Exercise prompt – Begin at the line containing "X769112Y4344162D02*" in the data below and go on through the line containing "X1339850Y3275837D01*", repeating each line exactly; include both ends and no other line.

[Records from a collection]
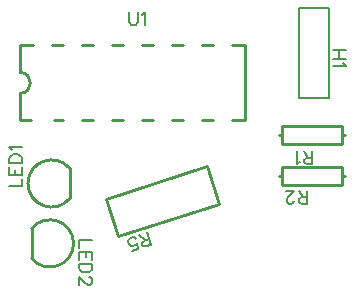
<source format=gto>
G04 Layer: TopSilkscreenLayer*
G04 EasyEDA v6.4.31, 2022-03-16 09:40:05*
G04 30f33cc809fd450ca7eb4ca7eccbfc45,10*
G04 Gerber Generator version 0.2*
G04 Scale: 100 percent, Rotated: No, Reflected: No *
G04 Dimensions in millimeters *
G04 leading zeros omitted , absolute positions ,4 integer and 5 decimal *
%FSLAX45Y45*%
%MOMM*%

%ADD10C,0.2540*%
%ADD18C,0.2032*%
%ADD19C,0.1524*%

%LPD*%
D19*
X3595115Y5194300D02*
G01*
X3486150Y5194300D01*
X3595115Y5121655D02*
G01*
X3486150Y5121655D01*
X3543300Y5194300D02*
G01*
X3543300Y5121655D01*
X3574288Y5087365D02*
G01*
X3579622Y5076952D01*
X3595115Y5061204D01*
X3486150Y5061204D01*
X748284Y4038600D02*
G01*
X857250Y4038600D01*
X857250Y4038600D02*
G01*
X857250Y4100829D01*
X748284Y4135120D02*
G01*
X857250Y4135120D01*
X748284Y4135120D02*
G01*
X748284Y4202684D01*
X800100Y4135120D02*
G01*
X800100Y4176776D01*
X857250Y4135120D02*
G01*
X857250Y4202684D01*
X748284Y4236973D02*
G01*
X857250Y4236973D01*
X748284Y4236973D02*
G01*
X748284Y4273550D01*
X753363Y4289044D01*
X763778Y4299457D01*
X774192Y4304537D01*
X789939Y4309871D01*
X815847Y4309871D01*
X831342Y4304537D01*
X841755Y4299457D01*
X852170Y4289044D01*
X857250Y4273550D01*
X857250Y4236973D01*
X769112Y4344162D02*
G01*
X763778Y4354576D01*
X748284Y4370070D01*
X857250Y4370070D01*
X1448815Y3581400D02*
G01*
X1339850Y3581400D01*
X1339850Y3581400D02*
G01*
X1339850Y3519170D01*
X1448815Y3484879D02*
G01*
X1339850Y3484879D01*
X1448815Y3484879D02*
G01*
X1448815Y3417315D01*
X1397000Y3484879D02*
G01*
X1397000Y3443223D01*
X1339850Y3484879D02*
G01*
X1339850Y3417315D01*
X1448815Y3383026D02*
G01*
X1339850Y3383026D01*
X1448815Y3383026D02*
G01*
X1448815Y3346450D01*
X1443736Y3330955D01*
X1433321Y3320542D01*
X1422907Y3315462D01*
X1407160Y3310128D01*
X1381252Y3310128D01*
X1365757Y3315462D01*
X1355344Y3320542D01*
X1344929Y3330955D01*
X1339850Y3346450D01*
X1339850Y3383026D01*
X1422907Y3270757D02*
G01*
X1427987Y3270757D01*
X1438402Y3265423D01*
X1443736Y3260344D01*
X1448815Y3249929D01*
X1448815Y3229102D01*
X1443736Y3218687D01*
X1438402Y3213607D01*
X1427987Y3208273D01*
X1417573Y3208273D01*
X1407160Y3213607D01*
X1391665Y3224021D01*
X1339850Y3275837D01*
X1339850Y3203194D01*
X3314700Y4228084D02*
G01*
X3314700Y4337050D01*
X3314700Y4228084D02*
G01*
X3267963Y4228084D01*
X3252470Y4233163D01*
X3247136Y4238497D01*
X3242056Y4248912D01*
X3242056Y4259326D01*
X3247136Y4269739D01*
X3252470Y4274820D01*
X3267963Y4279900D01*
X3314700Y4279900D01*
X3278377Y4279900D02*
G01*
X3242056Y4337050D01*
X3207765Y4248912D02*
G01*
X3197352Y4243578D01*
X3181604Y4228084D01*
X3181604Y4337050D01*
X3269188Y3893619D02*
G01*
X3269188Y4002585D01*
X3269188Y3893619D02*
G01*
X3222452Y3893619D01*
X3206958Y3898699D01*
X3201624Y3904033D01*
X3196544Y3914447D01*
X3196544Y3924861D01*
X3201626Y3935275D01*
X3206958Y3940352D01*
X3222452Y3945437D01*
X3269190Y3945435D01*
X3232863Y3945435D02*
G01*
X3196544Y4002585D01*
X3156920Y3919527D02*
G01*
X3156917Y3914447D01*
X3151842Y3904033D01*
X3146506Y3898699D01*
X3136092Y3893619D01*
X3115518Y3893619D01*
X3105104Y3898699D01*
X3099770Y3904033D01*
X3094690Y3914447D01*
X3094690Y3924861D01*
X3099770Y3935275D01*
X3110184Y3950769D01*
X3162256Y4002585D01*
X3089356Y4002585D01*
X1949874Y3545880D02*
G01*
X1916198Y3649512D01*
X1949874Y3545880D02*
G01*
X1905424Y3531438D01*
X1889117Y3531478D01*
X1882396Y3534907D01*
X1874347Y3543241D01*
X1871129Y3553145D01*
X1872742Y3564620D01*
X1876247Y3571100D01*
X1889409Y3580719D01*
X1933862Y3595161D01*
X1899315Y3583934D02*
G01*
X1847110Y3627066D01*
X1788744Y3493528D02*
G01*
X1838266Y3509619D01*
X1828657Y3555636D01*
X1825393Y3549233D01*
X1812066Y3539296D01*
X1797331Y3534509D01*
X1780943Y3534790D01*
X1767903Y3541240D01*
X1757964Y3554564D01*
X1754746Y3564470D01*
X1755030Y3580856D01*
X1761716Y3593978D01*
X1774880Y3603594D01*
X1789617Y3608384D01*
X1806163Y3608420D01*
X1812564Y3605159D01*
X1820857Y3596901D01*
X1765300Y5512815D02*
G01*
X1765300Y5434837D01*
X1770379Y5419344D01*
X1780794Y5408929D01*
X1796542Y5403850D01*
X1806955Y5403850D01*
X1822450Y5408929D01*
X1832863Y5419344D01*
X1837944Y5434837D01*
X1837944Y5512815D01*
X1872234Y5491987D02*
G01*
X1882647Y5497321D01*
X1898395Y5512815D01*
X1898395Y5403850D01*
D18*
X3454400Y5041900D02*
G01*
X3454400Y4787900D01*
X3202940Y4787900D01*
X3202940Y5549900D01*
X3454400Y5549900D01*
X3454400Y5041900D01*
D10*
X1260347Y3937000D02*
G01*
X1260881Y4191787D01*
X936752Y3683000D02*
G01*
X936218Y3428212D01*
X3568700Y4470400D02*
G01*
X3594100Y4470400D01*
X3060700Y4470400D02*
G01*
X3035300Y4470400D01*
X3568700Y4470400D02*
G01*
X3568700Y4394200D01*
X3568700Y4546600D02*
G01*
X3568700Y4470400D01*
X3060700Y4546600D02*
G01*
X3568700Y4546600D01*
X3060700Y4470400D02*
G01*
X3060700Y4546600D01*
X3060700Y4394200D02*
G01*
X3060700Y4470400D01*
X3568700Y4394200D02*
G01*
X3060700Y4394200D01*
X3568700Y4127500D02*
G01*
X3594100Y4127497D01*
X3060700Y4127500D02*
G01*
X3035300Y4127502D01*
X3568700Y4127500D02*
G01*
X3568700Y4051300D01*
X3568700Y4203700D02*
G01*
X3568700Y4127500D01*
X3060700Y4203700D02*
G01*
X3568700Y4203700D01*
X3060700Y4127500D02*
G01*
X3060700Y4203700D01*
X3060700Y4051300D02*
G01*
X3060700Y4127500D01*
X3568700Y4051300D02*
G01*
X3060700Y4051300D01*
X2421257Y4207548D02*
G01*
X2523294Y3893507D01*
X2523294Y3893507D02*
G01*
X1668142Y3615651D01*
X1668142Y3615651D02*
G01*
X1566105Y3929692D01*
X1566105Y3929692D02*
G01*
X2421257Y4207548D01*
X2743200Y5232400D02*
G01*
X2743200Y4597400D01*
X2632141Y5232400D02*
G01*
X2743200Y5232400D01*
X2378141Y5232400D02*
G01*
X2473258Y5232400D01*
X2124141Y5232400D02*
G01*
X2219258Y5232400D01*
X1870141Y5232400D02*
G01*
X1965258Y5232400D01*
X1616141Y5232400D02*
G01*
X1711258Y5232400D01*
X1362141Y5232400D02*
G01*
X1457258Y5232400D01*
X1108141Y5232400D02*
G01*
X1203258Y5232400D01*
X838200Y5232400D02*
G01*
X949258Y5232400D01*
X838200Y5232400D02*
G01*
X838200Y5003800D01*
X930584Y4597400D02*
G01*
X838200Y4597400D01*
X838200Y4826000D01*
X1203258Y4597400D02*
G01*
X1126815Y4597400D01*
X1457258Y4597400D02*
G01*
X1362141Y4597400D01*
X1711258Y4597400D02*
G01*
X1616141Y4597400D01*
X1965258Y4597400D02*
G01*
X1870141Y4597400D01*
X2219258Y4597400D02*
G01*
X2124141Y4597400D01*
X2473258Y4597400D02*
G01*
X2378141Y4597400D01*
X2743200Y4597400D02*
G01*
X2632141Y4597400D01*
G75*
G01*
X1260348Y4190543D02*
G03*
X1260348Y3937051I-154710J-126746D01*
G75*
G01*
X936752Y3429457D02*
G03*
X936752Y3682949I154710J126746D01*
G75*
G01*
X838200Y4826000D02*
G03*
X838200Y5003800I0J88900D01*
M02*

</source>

Exercise response –
X769112Y4344162D02*
G01*
X763778Y4354576D01*
X748284Y4370070D01*
X857250Y4370070D01*
X1448815Y3581400D02*
G01*
X1339850Y3581400D01*
X1339850Y3581400D02*
G01*
X1339850Y3519170D01*
X1448815Y3484879D02*
G01*
X1339850Y3484879D01*
X1448815Y3484879D02*
G01*
X1448815Y3417315D01*
X1397000Y3484879D02*
G01*
X1397000Y3443223D01*
X1339850Y3484879D02*
G01*
X1339850Y3417315D01*
X1448815Y3383026D02*
G01*
X1339850Y3383026D01*
X1448815Y3383026D02*
G01*
X1448815Y3346450D01*
X1443736Y3330955D01*
X1433321Y3320542D01*
X1422907Y3315462D01*
X1407160Y3310128D01*
X1381252Y3310128D01*
X1365757Y3315462D01*
X1355344Y3320542D01*
X1344929Y3330955D01*
X1339850Y3346450D01*
X1339850Y3383026D01*
X1422907Y3270757D02*
G01*
X1427987Y3270757D01*
X1438402Y3265423D01*
X1443736Y3260344D01*
X1448815Y3249929D01*
X1448815Y3229102D01*
X1443736Y3218687D01*
X1438402Y3213607D01*
X1427987Y3208273D01*
X1417573Y3208273D01*
X1407160Y3213607D01*
X1391665Y3224021D01*
X1339850Y3275837D01*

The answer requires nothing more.